Mindfulness confers many of the same benefits as flow, she says:
“When people are mindful, their blood pressure comes down. All the physiological signs indicate greater wellbeing. People see you as charismatic. You’re healthier, you’re happier, your relationships are better. The things you produce are better. We have symphony musicians performing mindfully or in their typical state (over-rehearsed and mindless). We play those pieces for people who don’t know anything about the study. Close to 90% prefer the mindfully played piece.”
Almost any activity can be done mindfully, too – no yoga or meditation necessary.
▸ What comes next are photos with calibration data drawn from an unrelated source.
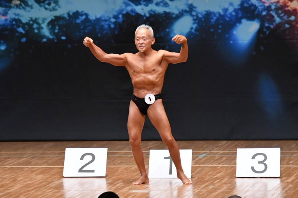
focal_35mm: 300
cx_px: 149
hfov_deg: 6.9
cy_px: 99
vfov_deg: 4.6
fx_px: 2482
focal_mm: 200
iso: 6400
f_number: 5.6
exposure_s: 1/400
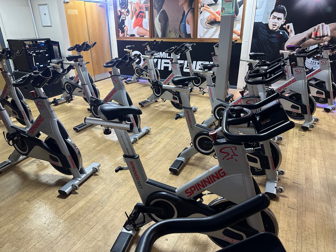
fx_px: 233
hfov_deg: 71.6
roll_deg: +1.1
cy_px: 126
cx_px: 168
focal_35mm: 24
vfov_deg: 56.8
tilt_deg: -24.0
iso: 250
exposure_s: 1/50
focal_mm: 6.86
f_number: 1.78
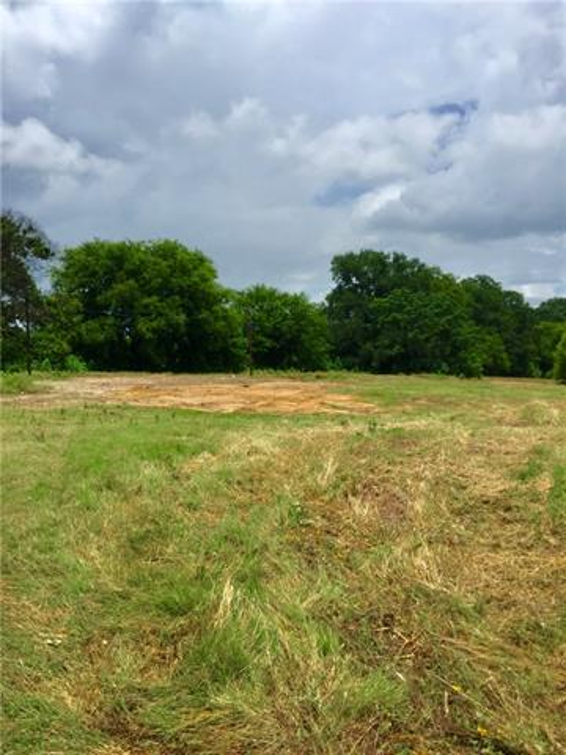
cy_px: 378
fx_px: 632
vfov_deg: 61.7
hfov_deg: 48.2
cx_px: 283
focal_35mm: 29
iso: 32
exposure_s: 1/3597
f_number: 2.2
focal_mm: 4.15
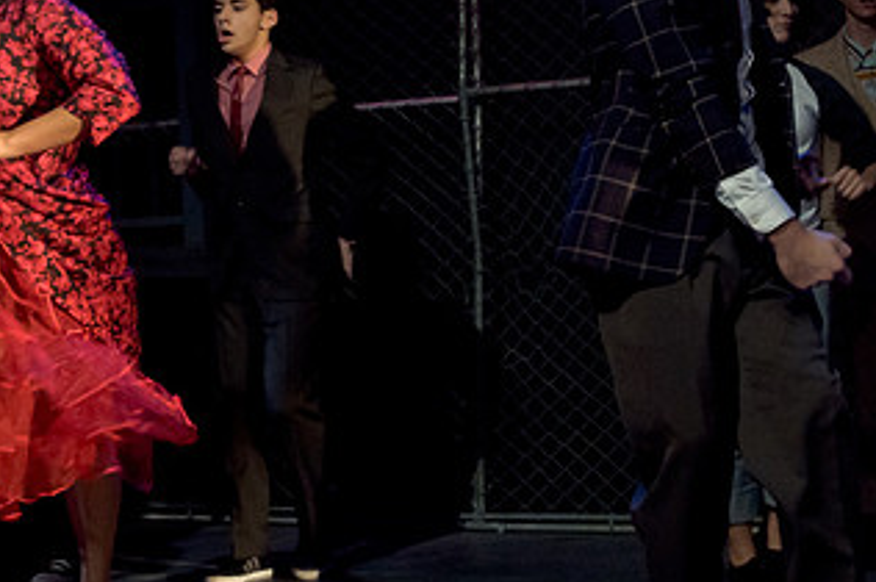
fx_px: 1872
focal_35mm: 77
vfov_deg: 17.7
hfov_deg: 26.3
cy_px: 215
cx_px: 371
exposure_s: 1/100
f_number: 2.8
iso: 3200
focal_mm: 28
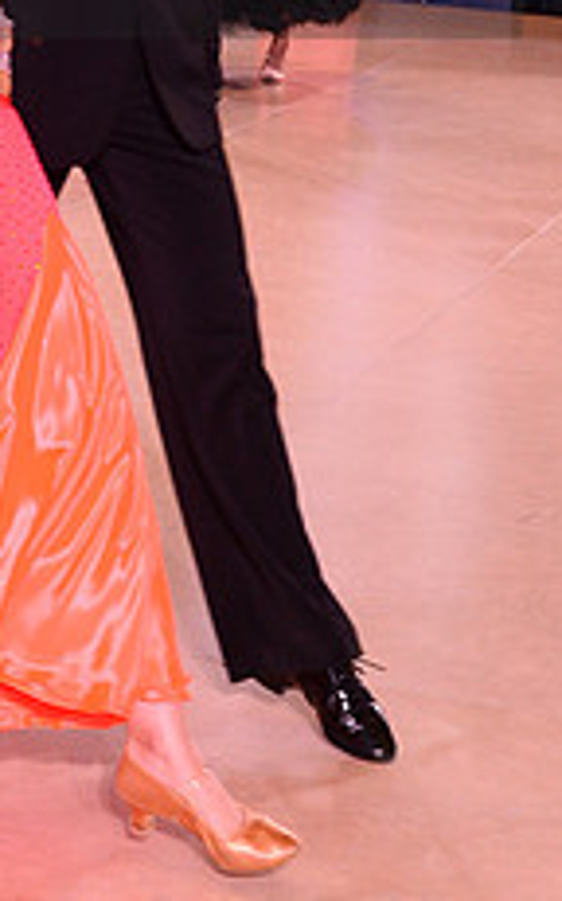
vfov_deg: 15.3
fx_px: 3265
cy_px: -90
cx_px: -14
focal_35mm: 133
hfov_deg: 9.8
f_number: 6.3
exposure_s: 1/250
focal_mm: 52
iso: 2500
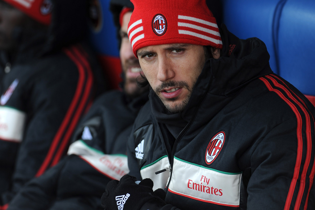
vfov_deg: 4.6
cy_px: 105
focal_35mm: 300
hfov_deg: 6.9
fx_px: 2625
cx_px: 158
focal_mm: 300
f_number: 4
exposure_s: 1/320
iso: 200
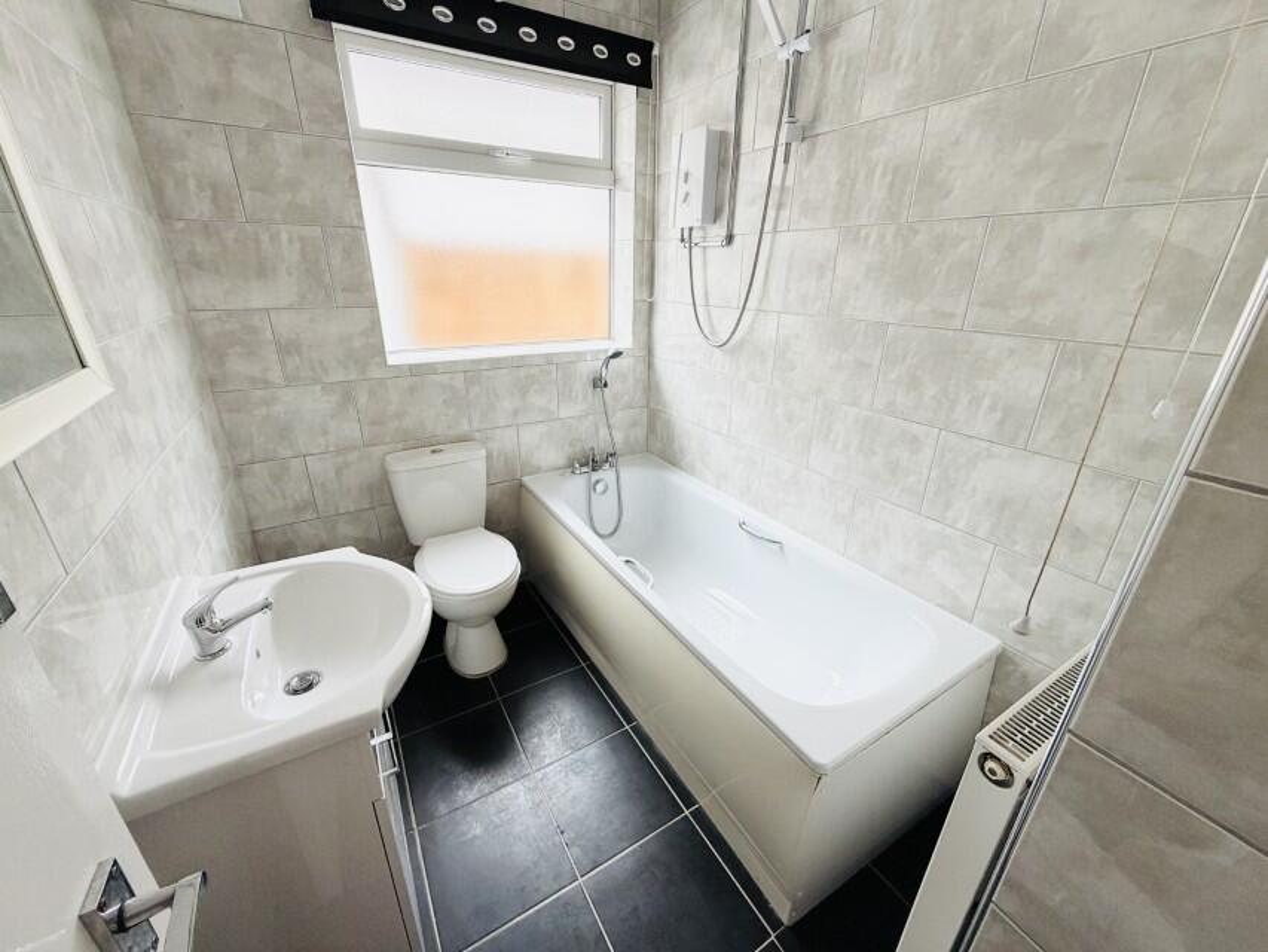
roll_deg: -1.2
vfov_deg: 85.7
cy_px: 476
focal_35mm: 14
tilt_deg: -22.5
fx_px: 513
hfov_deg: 102.1
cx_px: 634
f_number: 2.2
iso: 250
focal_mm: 2.22
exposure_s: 1/121
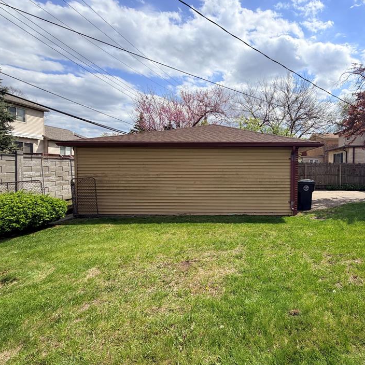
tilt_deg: -1.7
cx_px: 251
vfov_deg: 80.6
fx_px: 215
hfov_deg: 77.4
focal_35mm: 18
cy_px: 172
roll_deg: -0.1
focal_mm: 2.22
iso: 20
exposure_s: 1/1211
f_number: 2.2
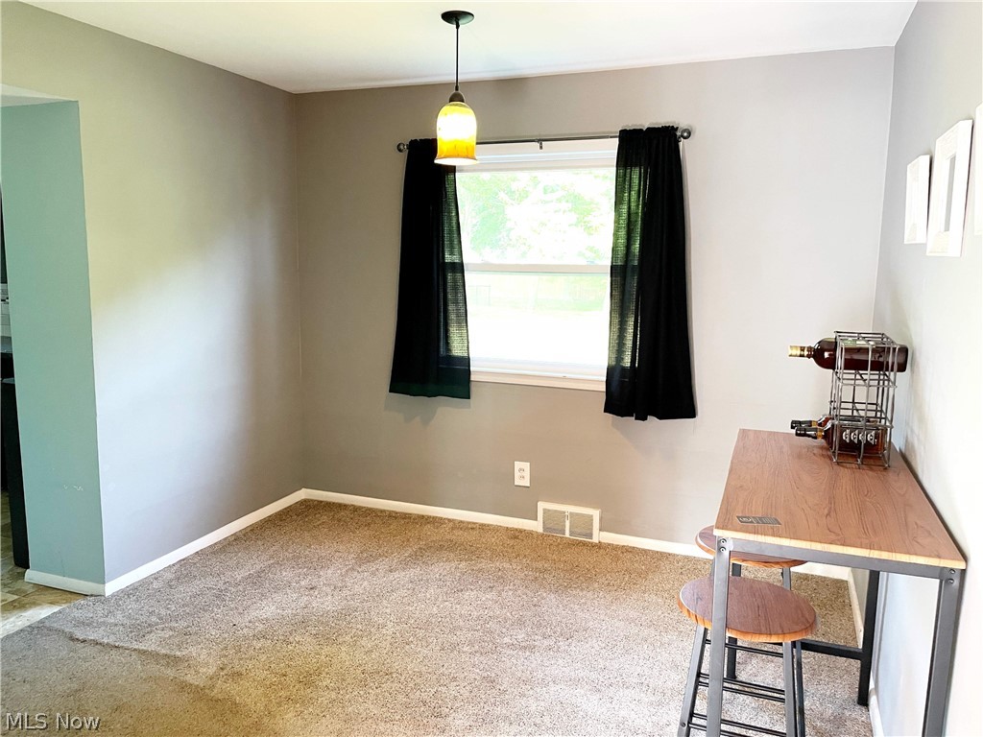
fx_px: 738
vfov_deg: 53.1
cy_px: 368
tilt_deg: -7.9
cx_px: 492
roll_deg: -0.2
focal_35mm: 26
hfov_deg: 67.3
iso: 250
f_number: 1.6
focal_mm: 4.2
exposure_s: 1/60
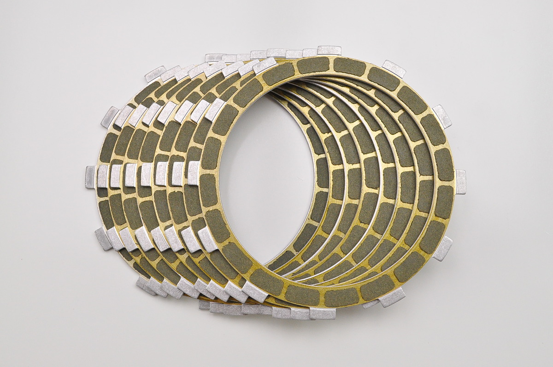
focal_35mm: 39
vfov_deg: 34.1
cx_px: 276
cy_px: 184
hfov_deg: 49.6
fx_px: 598
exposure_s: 1/500
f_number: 9
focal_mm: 26
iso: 2000
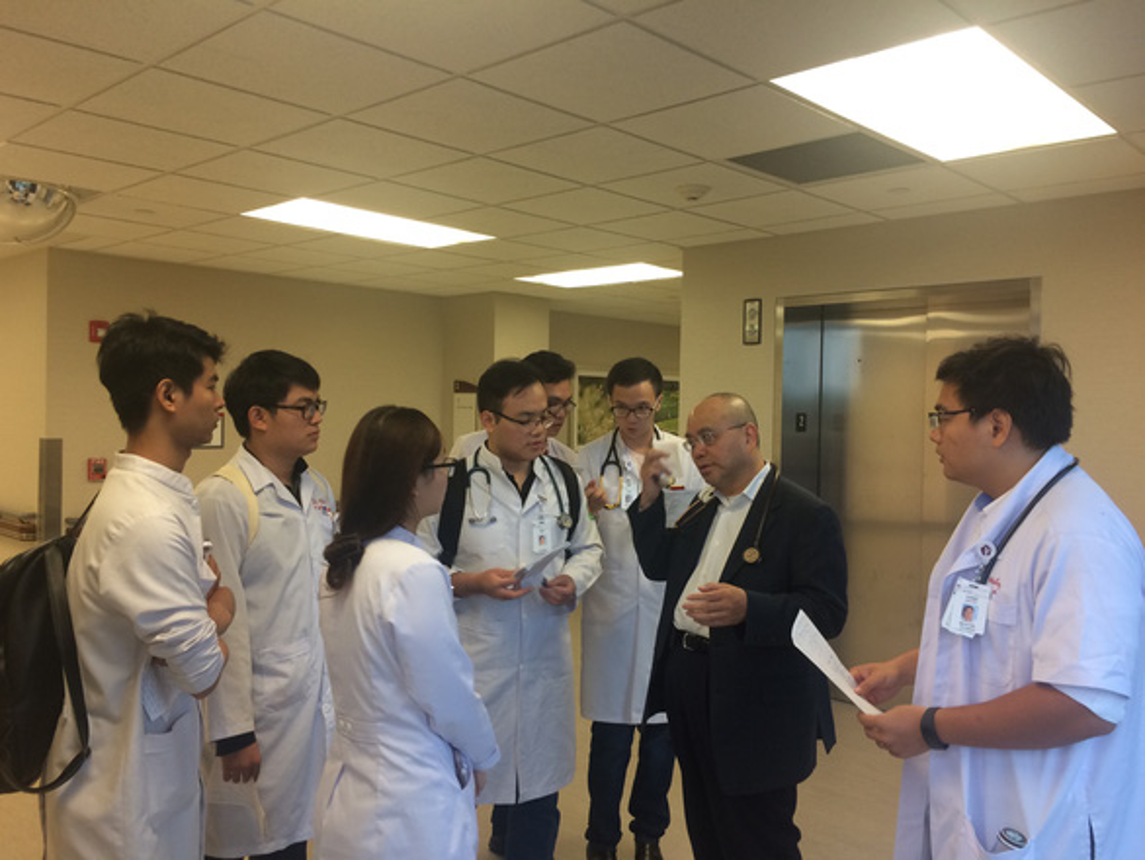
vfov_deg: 48.3
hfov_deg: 61.6
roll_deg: +0.6
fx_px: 960
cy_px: 430
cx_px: 572
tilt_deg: +0.0
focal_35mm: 29
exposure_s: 1/30
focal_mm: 4.15
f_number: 2.2
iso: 64
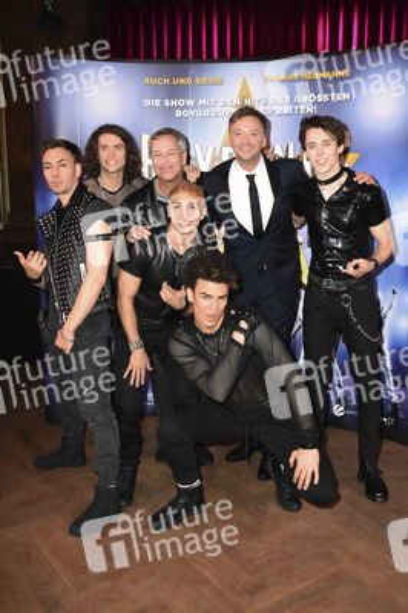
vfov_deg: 57.3
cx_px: 204
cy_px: 306
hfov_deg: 39.9
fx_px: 562
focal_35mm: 33
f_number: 5.6
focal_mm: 22
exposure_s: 1/160
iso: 1000
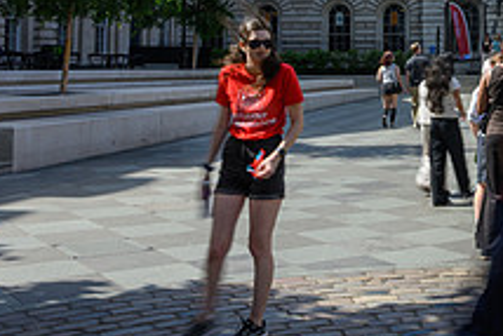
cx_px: 552
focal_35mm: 66
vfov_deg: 20.0
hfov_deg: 27.8
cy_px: -4
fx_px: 923
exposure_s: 1/13
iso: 50
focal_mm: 24
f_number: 20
“Simply say to yourself, ‘What are five new things about this person that I live with, this route that I’m taking home?’. Looking for new in the familiar leads us to be mindful,” says Langer. “If you’re talking to somebody and you think you know what they’re going to say, you barely listen. If you start off recognising that you don’t know, you have a very different attitude. Everything becomes more interesting, and if it’s interesting, it’s naturally engaging.”
Someone once asked me, upon learning that I was a writer, whether I “often experienced flow”. There’s a stereotype that writers and creatives can enter the zone at will – that we sit down at our laptops and the world melts away.
I’ve been practicing some of the elements of Moneta’s criteria to enter the zone for years. But I can remember accessing a state resembling flow only a few times; the vast majority of the hours I spend writing are closer to a grind than a trance. With any project, there are so many variables I can’t predict. Will my sources respond? Does the information I seek exist? Will someone send me a text starting ‘OMG’ to take me away from my focus? Plus, the idea of orchestrating a scenario in which the challenge exceeds my skills by 4% (as Kotler’s formula to enter flow recommends) strikes me as absurd.
Mindfulness, though, is more manageable. I can improve my focus by putting my phone in a drawer; when a task seems overwhelming, I can pause and take a breath. I can’t say it makes me feel transcendent, but I’ll take whatever calm I can get.